#### [Challenges]
1/ From the SRAM paper below, list each abbreviation introduced in parentheses, together with the expansion given for it.
2/ Write the next portion of the SRAM paper below, picking up after its final sentence.

#### [Text to read]
+--
# Low Swing and Column Multiplexed Bitline Techniques for Low-Vmin, Noise-Tolerant, High-Density, 1R1W 8T-bitcell SRAM in 10nm FinFET CMOS

J. P. Kulkarni, A. Malavasi, C. Augustine, C. Tokunaga, J. Tschanz, M. M. Khellah, V. De Intel Labs, E-mail: andres.f.malavasi@intel.com, muhammad.m.khellah@intel.com

## Abstract

A 1.09Mb, high density (HD), 1R1W 8T-bitcell SRAM is demonstrated in 10nm FinFET CMOS featuring Low Swing (LS) and Column Multiplexed (CM) bitline (BL) techniques. Read-Vmin and noise-tolerance is improved using a series NMOS clipper and a split input NAND for early keeper turnoff. Measurements show 30(40)mV lower read-Vmin, 18(30)% lower BL power for the proposed LS(LS+CM) BL schemes, with improved noise tolerance, and minimal area overhead.

### Motivation

1R1W 8T-SRAM arrays with decoupled read/write ports and single ended, large signal sensing using hierarchical read BLs (Fig.1) face bitcell density scaling challenges in advanced FinFET nodes, as bitcells are already scaled to 1-Fin transistors [1]. Minimum sized HD bitcells are susceptible to increased process variations resulting into higher Vmin and poor noise tolerance. Thus, high bit-density, low-Vmin and better noise tolerance often pose conflicting design tradeoffs. We propose LS and LS+CM BL techniques for 1R1W 8T SRAMs to achieve lower Vmin along with and improved noise tolerance.
+--
#### [Data provided]
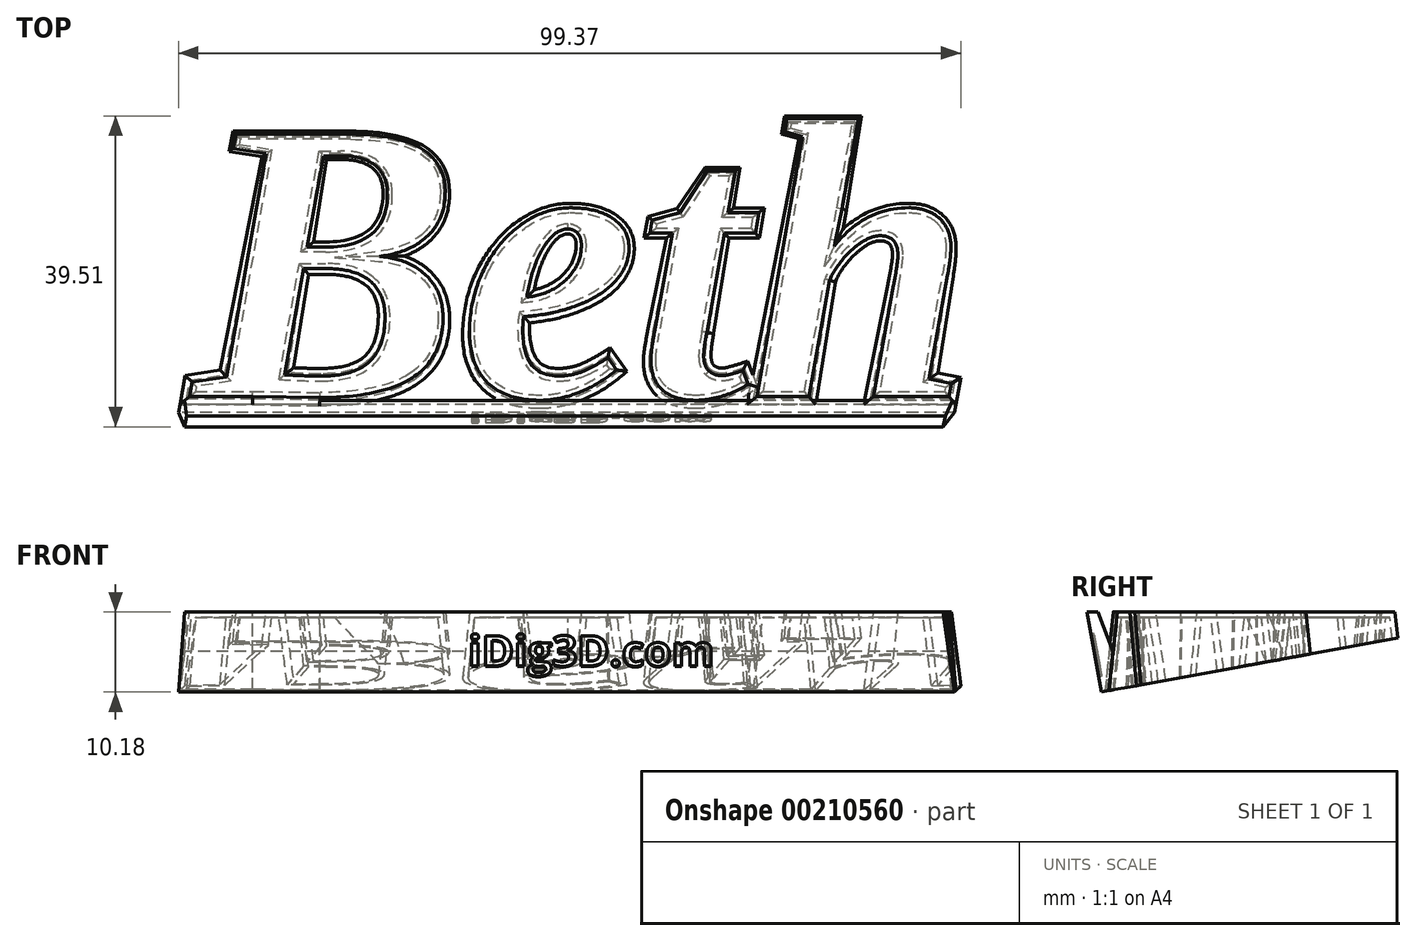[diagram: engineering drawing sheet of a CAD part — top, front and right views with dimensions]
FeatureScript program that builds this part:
+--
#### [Per-task outputs]
1/
HD: high density
LS: Low Swing
CM: Column Multiplexed
BL: bitline

2/
## Proposed Low Swing Bitline (LS BL) Technique

As shown in Fig. 2, an NMOS transistor (N<sub>1</sub>) with the gate connected to a bias voltage (Vbias  $\leq$  Vcc) is inserted in series between the common read port of the bitcells (LS\_LBL) and the local read circuit (LBL node). The LS\_LBL node is precharged to the lower voltage Vbias-Vtn thus effectively lowering the dynamic switching capacitance (C<sub>DYN</sub>) of the read path. This partially offsets the read-delay degradation due to series connected clipper N<sub>1</sub>. To improve the read-path delay further, the low swing bitline node (LS\_LBL) is connected to the PMOS P<sub>3</sub> of the split input NAND gate. As the LS\_LBL node evaluates earlier than the full swing LBL node, it turns on P<sub>3</sub> faster which turns off the keeper stack earlier. This mitigates the keeper contention efficiently and improves the read path delay especially in a skewed slow-N and fast-P process corner.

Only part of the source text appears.